### AIM OF THE EXERCISE
Give a faithful, exact copy of all entries, minus the images.

### GIVEN INFORMATION
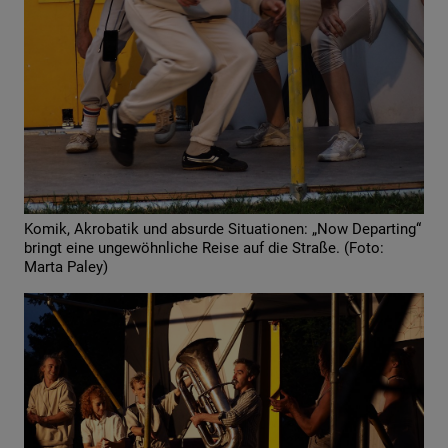
Komik, Akrobatik und absurde Situationen: „Now Departing“
bringt eine ungewöhnliche Reise auf die Straße. (Foto:
Marta Paley)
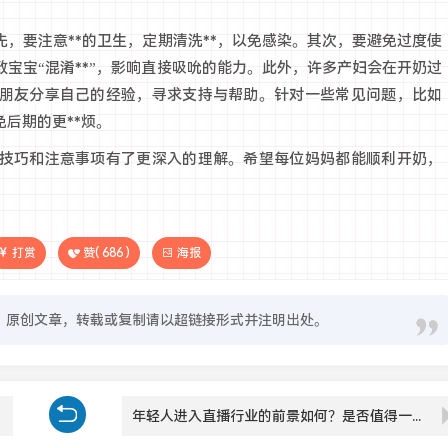
，要注意**的卫生，定期清洗**，以免感染。其次，要避免过度使
宝宝“混淆**”，影响直接吸吮的能力。此外，许多产妇会在开奶过
朋友分享自己的经验，寻求支持与帮助。针对一些常见问题，比如
后期的更**烦。
技巧和注意事项有了更深入的理解。希望每位妈妈都能顺利开奶，
打赏
赞(
686
)
海报
原创文章，转载或复制请以超链接形式并注明出处。
年轻人进入直播行业的前景如何？是否值得一试？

### TASK RESULT
Komik, Akrobatik und absurde Situationen: „Now Departing“
bringt eine ungewöhnliche Reise auf die Straße. (Foto:
Marta Paley)
，要注意**的卫生，定期清洗**，以免感染。其次，要避免过度使
宝宝“混淆**”，影响直接吸吮的能力。此外，许多产妇会在开奶过
朋友分享自己的经验，寻求支持与帮助。针对一些常见问题，比如
后期的更**烦。
技巧和注意事项有了更深入的理解。希望每位妈妈都能顺利开奶，
打赏
赞(
686
)
海报
原创文章，转载或复制请以超链接形式并注明出处。
年轻人进入直播行业的前景如何？是否值得一试？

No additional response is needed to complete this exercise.